District information
- Grades: K-12
- Superintendent: Libby Bonesteel
- Schools: 3
- Budget: $17.8 million

Students and staff
- Students: 939
- Colors: Green, White

Other information
- Website: mpsvt.org

= Montpelier Public Schools =

USA School District

Montpelier School District, also known as Montpelier Public Schools (MPS), was a K-12 school district in Montpelier, Vermont, USA. Its business office was located in Montpelier High School.

It which served as the governing body of Union Elementary School, Main Street Middle School, and Montpelier High.

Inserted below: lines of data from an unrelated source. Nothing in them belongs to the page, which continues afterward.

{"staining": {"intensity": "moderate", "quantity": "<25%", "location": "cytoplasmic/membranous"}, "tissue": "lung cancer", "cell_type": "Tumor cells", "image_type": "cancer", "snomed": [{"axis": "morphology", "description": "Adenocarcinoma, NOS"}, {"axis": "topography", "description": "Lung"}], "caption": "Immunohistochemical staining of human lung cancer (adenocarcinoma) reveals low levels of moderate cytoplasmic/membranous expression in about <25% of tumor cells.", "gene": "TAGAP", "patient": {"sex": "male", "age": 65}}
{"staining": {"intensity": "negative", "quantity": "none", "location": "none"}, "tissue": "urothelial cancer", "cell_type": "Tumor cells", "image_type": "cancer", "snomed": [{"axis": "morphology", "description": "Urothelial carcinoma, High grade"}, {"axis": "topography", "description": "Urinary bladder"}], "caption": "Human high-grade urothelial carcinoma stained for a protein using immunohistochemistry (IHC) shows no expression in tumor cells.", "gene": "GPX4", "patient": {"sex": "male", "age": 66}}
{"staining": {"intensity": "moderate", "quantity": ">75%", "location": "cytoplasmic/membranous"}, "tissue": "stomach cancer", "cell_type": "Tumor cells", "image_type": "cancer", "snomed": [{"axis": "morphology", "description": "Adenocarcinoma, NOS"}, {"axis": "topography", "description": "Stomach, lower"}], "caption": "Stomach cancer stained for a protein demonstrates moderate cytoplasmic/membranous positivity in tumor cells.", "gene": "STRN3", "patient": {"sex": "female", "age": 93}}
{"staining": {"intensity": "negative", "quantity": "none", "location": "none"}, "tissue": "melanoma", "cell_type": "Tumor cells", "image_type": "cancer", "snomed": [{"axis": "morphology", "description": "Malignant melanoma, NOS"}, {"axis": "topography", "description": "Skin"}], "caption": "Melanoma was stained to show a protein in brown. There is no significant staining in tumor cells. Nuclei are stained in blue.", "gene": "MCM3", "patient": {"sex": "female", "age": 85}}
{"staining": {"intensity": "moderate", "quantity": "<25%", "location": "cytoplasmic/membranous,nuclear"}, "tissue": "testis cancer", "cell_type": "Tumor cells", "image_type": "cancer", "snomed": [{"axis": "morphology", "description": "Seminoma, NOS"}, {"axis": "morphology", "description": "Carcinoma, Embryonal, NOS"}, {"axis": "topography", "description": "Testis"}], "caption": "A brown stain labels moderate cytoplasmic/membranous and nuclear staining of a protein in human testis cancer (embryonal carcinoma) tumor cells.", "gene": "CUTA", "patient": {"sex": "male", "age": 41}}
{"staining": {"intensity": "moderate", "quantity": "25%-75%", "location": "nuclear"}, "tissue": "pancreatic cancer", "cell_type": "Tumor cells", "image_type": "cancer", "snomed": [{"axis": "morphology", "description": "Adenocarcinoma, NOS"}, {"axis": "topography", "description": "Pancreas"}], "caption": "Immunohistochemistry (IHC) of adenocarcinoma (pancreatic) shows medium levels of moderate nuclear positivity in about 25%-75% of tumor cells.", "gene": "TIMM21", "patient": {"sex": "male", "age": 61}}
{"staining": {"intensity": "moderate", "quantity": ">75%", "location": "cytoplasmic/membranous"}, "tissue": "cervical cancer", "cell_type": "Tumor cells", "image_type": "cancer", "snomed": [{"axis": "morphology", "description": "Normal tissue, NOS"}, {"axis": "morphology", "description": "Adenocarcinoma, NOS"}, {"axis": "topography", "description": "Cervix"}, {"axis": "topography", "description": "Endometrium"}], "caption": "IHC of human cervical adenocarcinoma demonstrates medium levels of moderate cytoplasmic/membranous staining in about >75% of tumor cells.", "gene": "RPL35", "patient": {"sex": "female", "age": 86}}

It served students in some towns such as Calais, Adamant, Berlin, and East Montpelier, offering Main Street Middle School and Montpelier High School as an alternative to U-32 Junior/Senior High School.

==History==
Montpelier High School was created as a successor to the Washington County Grammar School, incorporated in 1813. MHS first issued diplomas in 1914, the year a new high school building opened on Main Street. That building was replaced by the current building, off Bailey Avenue, which opened in 1956. As Montpelier Public Schools began to adopt the new middle school model, the old high school building was converted into Main Street Middle School, and continues to house grades 6, 7, and 8. The present high school building was enlarged in 1998. In 2015, the 5th Grade in Montpelier Public Schools was moved from Union Elementary School to Main Street Middle School.

Brian Ricca worked as superintendent until circa 2018. Stephen Mills of the Times Argus stated that his leaving the post was "unexpected".

In 2018, the district merged into Montpelier Roxbury Public Schools.

==Budget==
In 2014, the Montpelier School Board approved a budget of $17.8 million for FY 15. This is an increase from $17.4 million in FY 14.